Самая нужная книга для чтения в метро. Третья линия (сборник) - Егоров Александр Альбертович
На прелюдию ушло двадцать минут.
«Я хотел бы несколько дней пожить здесь», — сказал я.
«Что-то случилось?»
«Конечно, случилось, — сказал я как мог равнодушнее. — Только не допрашивай меня, хорошо?»
«Я не допрашиваю тебя!»
«Да? Как тогда это называется?»
«Что именно?»
«То, что сейчас происходит».
«То, что сейчас происходит. Гораздо менее важно. Чем. То. Как это происходит».

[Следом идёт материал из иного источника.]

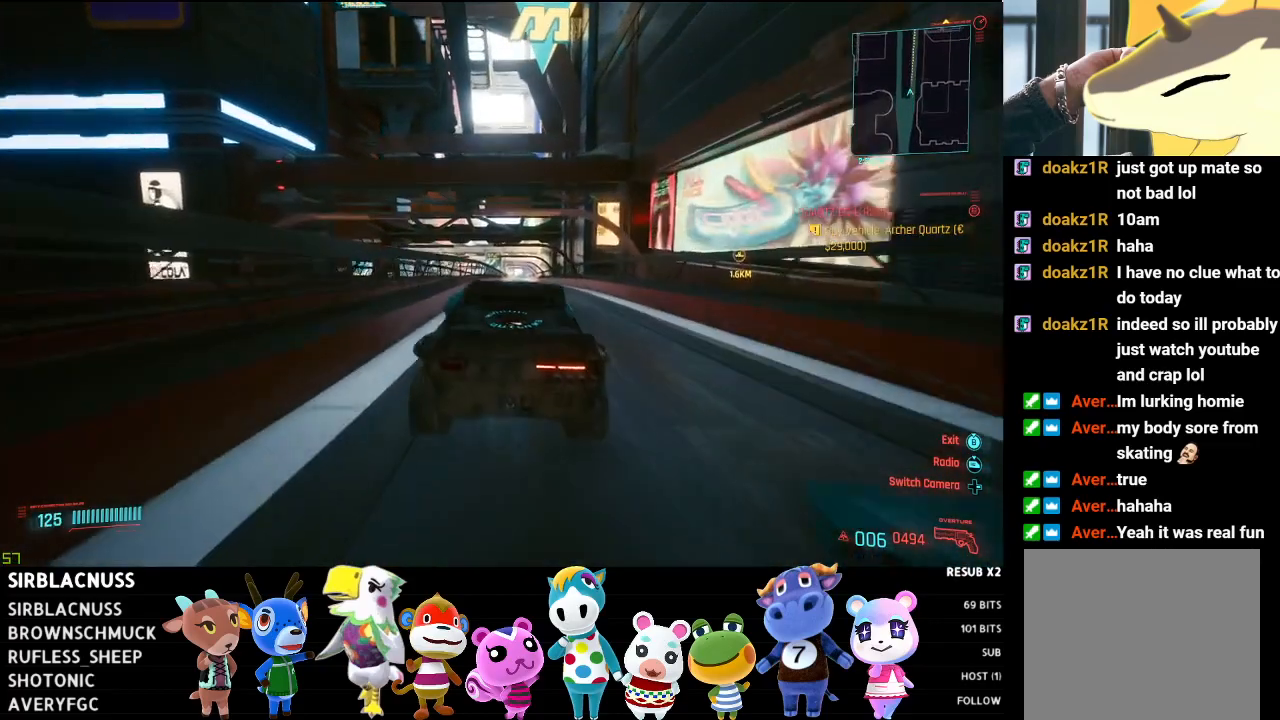
{"buttons": ["R2"], "left_stick": "center", "right_stick": "center", "events": [[167, "left_stick", "right"], [333, "left_stick", "center"]]}
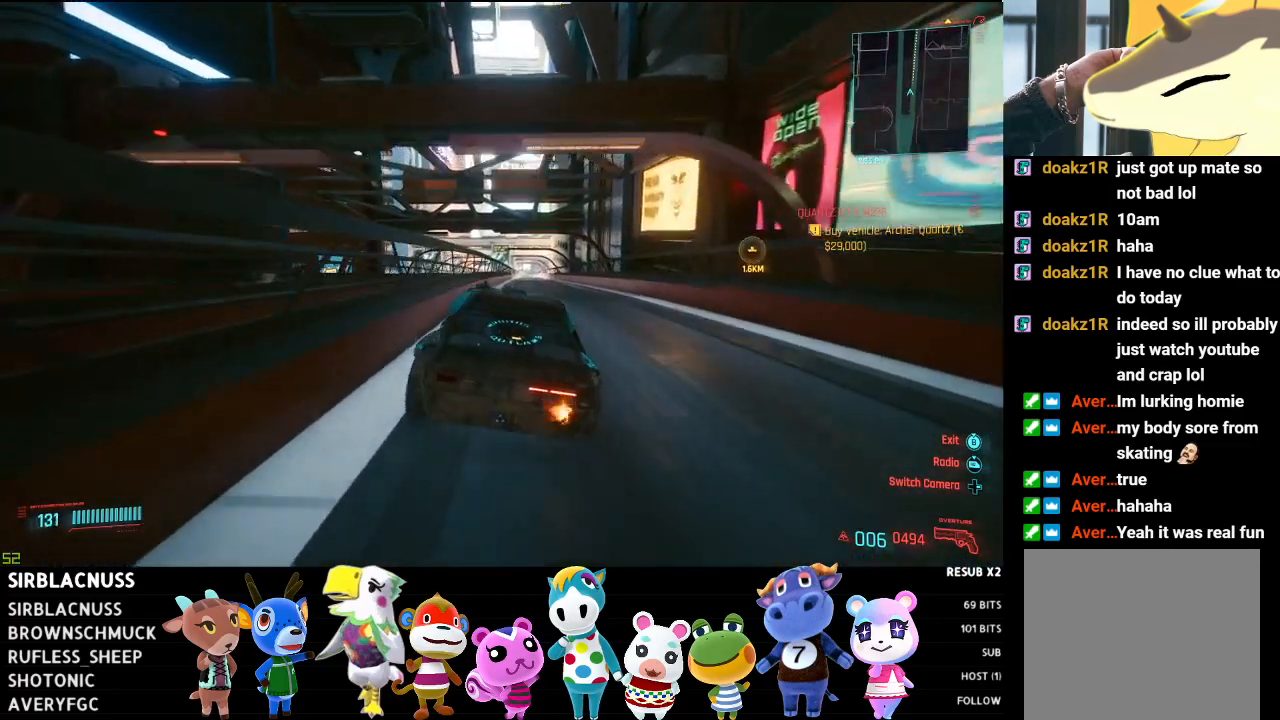
{"buttons": ["R2"], "left_stick": "right", "right_stick": "center", "events": [[117, "left_stick", "right"], [300, "left_stick", "center"], [483, "left_stick", "right"]]}
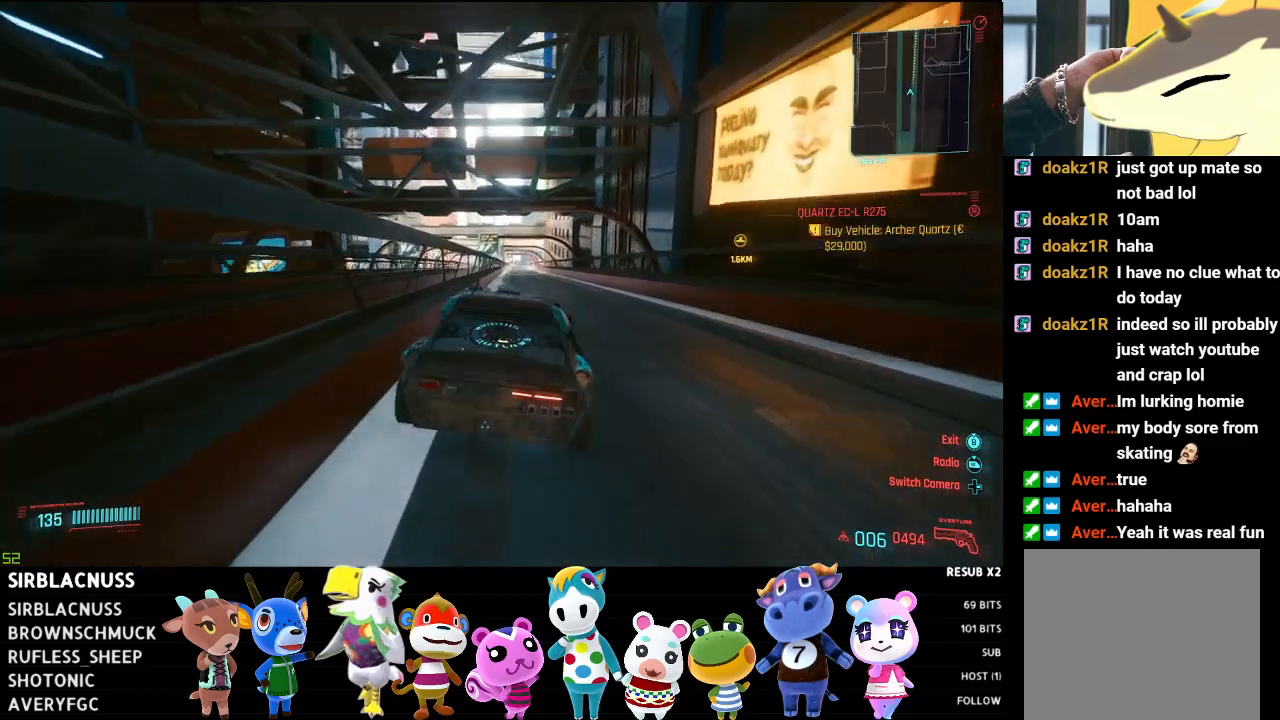
{"buttons": ["R2"], "left_stick": "left", "right_stick": "center", "events": [[150, "left_stick", "center"], [333, "left_stick", "left"]]}
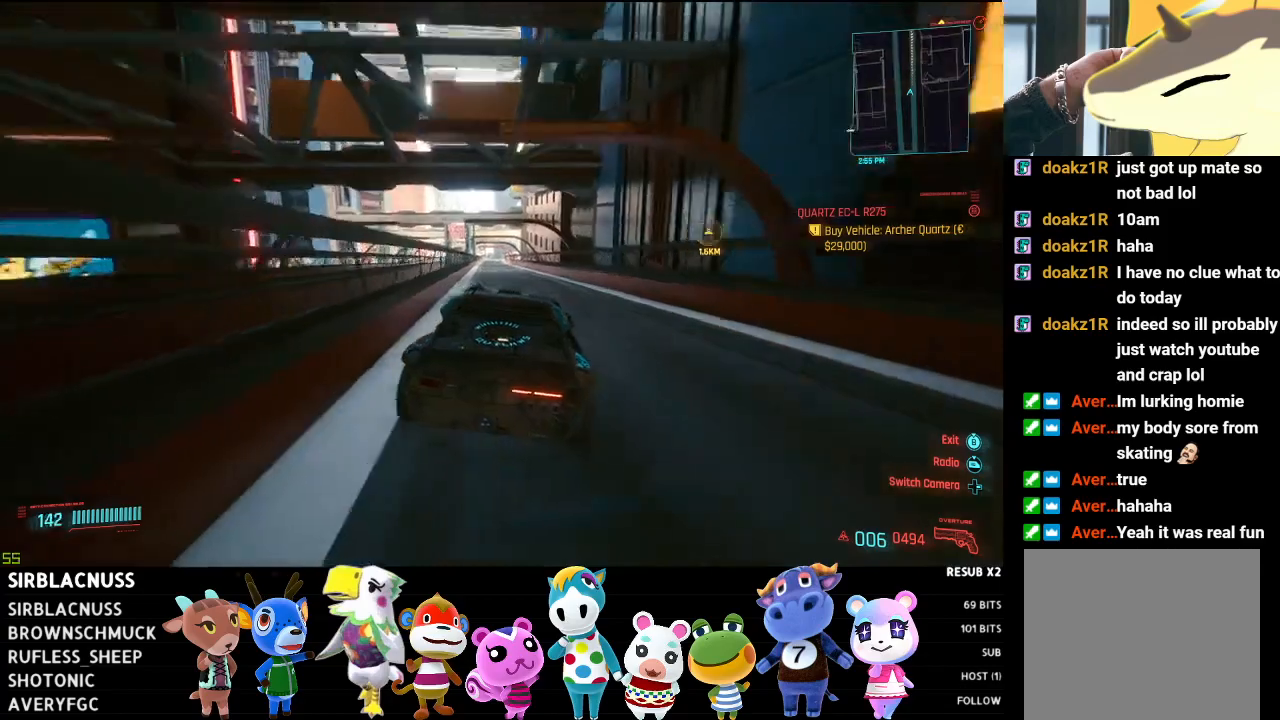
{"buttons": ["R2"], "left_stick": "center", "right_stick": "center", "events": [[17, "left_stick", "center"], [233, "left_stick", "left"], [417, "left_stick", "center"]]}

Ей казалось, что она произнесла это раздельно и увесисто, будто заколачивала гвозди в обшивку дубовой двери. На самом деле ее голос дрожал и дребезжал, как в рваном динамике дворовой магнитолы. Под конец там даже что-то хлюпнуло, в этом динамике, и что-то во мне дрогнуло в ответ.
А затем она удалилась в спальню. С явным намерением там разреветься.
Я не могу терпеть, когда взрослые женщины плачут. Это странный рефлекс, темный силуэт из заповедных закоулков детства, и ты будешь особенно милосердным, мой ангел-хранитель, если не станешь мне напоминать, отчего так случилось.
Говоря проще, я отправился следом. И помешал ей плакать.
Сделать это совсем нетрудно, если подойти сзади и обнять за — еще вполне обнимаемую — талию, прижаться белыми джинсами к ее халатику — и просто постоять вот так.
А потом все будет легко.
Главное — не смотреть ей в глаза.
Я давно замечал у стареющих женщин этот взгляд. Сперва виноватый, потом бесстыдный. И всегда чересчур многозначительный.
Будто все предыдущие ее мужики во время секса стоят за ее спиной. Незримо присутствуют. Укоряют, а может, подают советы.
Любовь стареющей женщины всегда имеет привкус измены. Она изменяет с тобой одним — всем этим фантомам, всем сразу. Или изменяет тебе — с ними со всеми?
Надо полагать, это чертовски приятно. Но я люблю не это.
А что мне нравится? Сказать?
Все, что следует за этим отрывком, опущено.